Problem statement » Can you reproduce every line of the listing below with "Salamanca" swapped for "Celaya" wherever it appears, changing nothing else? Leave the pictures out of your answer.

»»

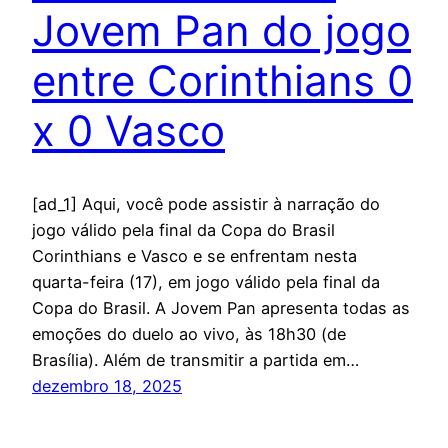
Jovem Pan do jogo
entre Corinthians 0
x 0 Vasco
[ad_1] Aqui, você pode assistir à narração do
jogo válido pela final da Copa do Brasil
Corinthians e Vasco e se enfrentam nesta
quarta-feira (17), em jogo válido pela final da
Copa do Brasil. A Jovem Pan apresenta todas as
emoções do duelo ao vivo, às 18h30 (de
Brasília). Além de transmitir a partida em…
dezembro 18, 2025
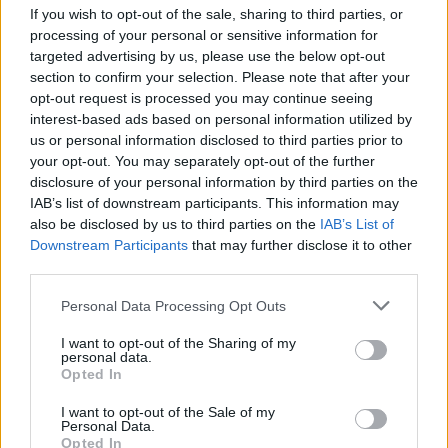
Honda e Montesa. Oltre ai giri in pista, gli spettatori e i
If you wish to opt-out of the sale, sharing to third parties, or
curiosi potranno esplorare la mostra scambio e il
processing of your personal or sensitive information for
mercatino dei ricambi d’epoca, l’ideale per i collezionisti a
targeted advertising by us, please use the below opt-out
section to confirm your selection. Please note that after your
caccia del pezzo mancante. Dopo una breve pausa per il
opt-out request is processed you may continue seeing
pranzo e il ripristino del tracciato, la pista tornerà a
interest-based ads based on personal information utilized by
ruggire dalle 14:00 alle 17:00 con i turni liberi. L’ingresso
us or personal information disclosed to third parties prior to
per il pubblico a tutta la manifestazione è
your opt-out. You may separately opt-out of the further
completamente gratuito.
disclosure of your personal information by third parties on the
IAB’s list of downstream participants. This information may
also be disclosed by us to third parties on the
IAB’s List of
5 Giugno 2026
Downstream Participants
that may further disclose it to other
third parties.
Redazione VareseNews
redazione@varesenews.it
Personal Data Processing Opt Outs
Noi della redazione di VareseNews crediamo che
I want to opt-out of the Sharing of my
una buona informazione contribuisca a migliorare
personal data.
la vita di tutti. Ogni giorno lavoriamo cercando di
Opted In
stimolare curiosità e spirito critico.
I want to opt-out of the Sale of my
Abbonati a VareseNews
Personal Data.
Opted In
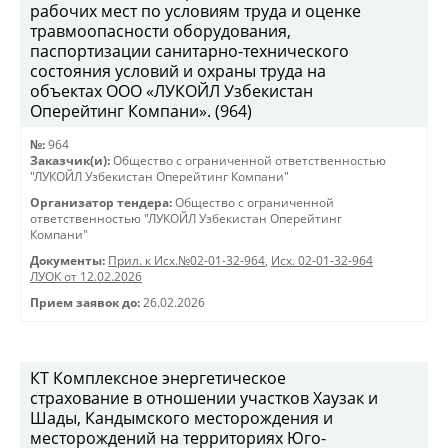
рабочих мест по условиям труда и оценке
травмоопасности оборудования,
паспортизации санитарно-технического
состояния условий и охраны труда на
объектах ООО «ЛУКОЙЛ Узбекистан
Оперейтинг Компани». (964)
№:
964
Заказчик(и):
Общество с ограниченной ответственностью
"ЛУКОЙЛ Узбекистан Оперейтинг Компани"
Организатор тендера:
Общество с ограниченной
ответственностью "ЛУКОЙЛ Узбекистан Оперейтинг
Компани"
Документы:
Прил. к Исх.№02-01-32-964
,
Исх. 02-01-32-964
ЛУОК от 12.02.2026
Прием заявок до:
26.02.2026
КТ Комплексное энергетическое
страхование в отношении участков Хаузак и
Шады, Кандымского месторождения и
месторождений на территориях Юго-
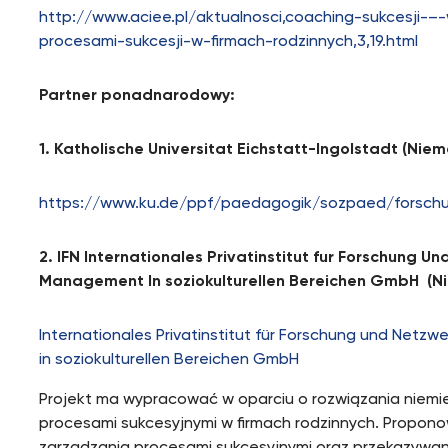
http://www.aciee.pl/aktualnosci,coaching-sukcesji-
procesami-sukcesji-w-firmach-rodzinnych,3,19.html
Partner ponadnarodowy:
1. Katholische Universitat Eichstatt-Ingolstadt (Niem
https://www.ku.de/ppf/paedagogik/sozpaed/forschun
2. IFN Internationales Privatinstitut fur Forschung U
Management In soziokulturellen Bereichen GmbH (N
Internationales Privatinstitut für Forschung und Netz
in soziokulturellen Bereichen GmbH
Projekt ma wypracować w oparciu o rozwiązania niem
procesami sukcesyjnymi w firmach rodzinnych. Propo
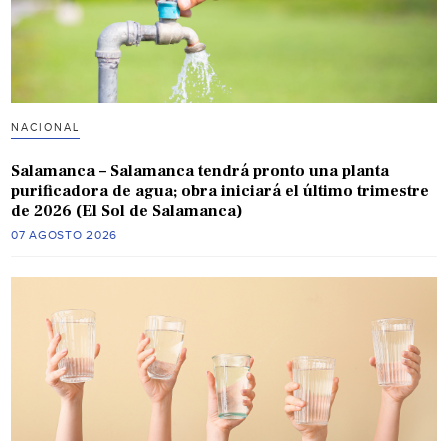
NACIONAL
Salamanca – Salamanca tendrá pronto una planta
purificadora de agua; obra iniciará el último trimestre
de 2026 (El Sol de Salamanca)
07 AGOSTO 2026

««

Task result »
Jovem Pan do jogo
entre Corinthians 0
x 0 Vasco
[ad_1] Aqui, você pode assistir à narração do
jogo válido pela final da Copa do Brasil
Corinthians e Vasco e se enfrentam nesta
quarta-feira (17), em jogo válido pela final da
Copa do Brasil. A Jovem Pan apresenta todas as
emoções do duelo ao vivo, às 18h30 (de
Brasília). Além de transmitir a partida em…
dezembro 18, 2025
Honda e Montesa. Oltre ai giri in pista, gli spettatori e i
If you wish to opt-out of the sale, sharing to third parties, or
curiosi potranno esplorare la mostra scambio e il
processing of your personal or sensitive information for
mercatino dei ricambi d’epoca, l’ideale per i collezionisti a
targeted advertising by us, please use the below opt-out
section to confirm your selection. Please note that after your
caccia del pezzo mancante. Dopo una breve pausa per il
opt-out request is processed you may continue seeing
pranzo e il ripristino del tracciato, la pista tornerà a
interest-based ads based on personal information utilized by
ruggire dalle 14:00 alle 17:00 con i turni liberi. L’ingresso
us or personal information disclosed to third parties prior to
per il pubblico a tutta la manifestazione è
your opt-out. You may separately opt-out of the further
completamente gratuito.
disclosure of your personal information by third parties on the
IAB’s list of downstream participants. This information may
also be disclosed by us to third parties on the
IAB’s List of
5 Giugno 2026
Downstream Participants
that may further disclose it to other
third parties.
Redazione VareseNews
redazione@varesenews.it
Personal Data Processing Opt Outs
Noi della redazione di VareseNews crediamo che
I want to opt-out of the Sharing of my
una buona informazione contribuisca a migliorare
personal data.
la vita di tutti. Ogni giorno lavoriamo cercando di
Opted In
stimolare curiosità e spirito critico.
I want to opt-out of the Sale of my
Abbonati a VareseNews
Personal Data.
Opted In
рабочих мест по условиям труда и оценке
травмоопасности оборудования,
паспортизации санитарно-технического
состояния условий и охраны труда на
объектах ООО «ЛУКОЙЛ Узбекистан
Оперейтинг Компани». (964)
№:
964
Заказчик(и):
Общество с ограниченной ответственностью
"ЛУКОЙЛ Узбекистан Оперейтинг Компани"
Организатор тендера:
Общество с ограниченной
ответственностью "ЛУКОЙЛ Узбекистан Оперейтинг
Компани"
Документы:
Прил. к Исх.№02-01-32-964
,
Исх. 02-01-32-964
ЛУОК от 12.02.2026
Прием заявок до:
26.02.2026
КТ Комплексное энергетическое
страхование в отношении участков Хаузак и
Шады, Кандымского месторождения и
месторождений на территориях Юго-
http://www.aciee.pl/aktualnosci,coaching-sukcesji-
procesami-sukcesji-w-firmach-rodzinnych,3,19.html
Partner ponadnarodowy:
1. Katholische Universitat Eichstatt-Ingolstadt (Niem
https://www.ku.de/ppf/paedagogik/sozpaed/forschun
2. IFN Internationales Privatinstitut fur Forschung U
Management In soziokulturellen Bereichen GmbH (N
Internationales Privatinstitut für Forschung und Netz
in soziokulturellen Bereichen GmbH
Projekt ma wypracować w oparciu o rozwiązania niem
procesami sukcesyjnymi w firmach rodzinnych. Propo
NACIONAL
Celaya – Celaya tendrá pronto una planta
purificadora de agua; obra iniciará el último trimestre
de 2026 (El Sol de Celaya)
07 AGOSTO 2026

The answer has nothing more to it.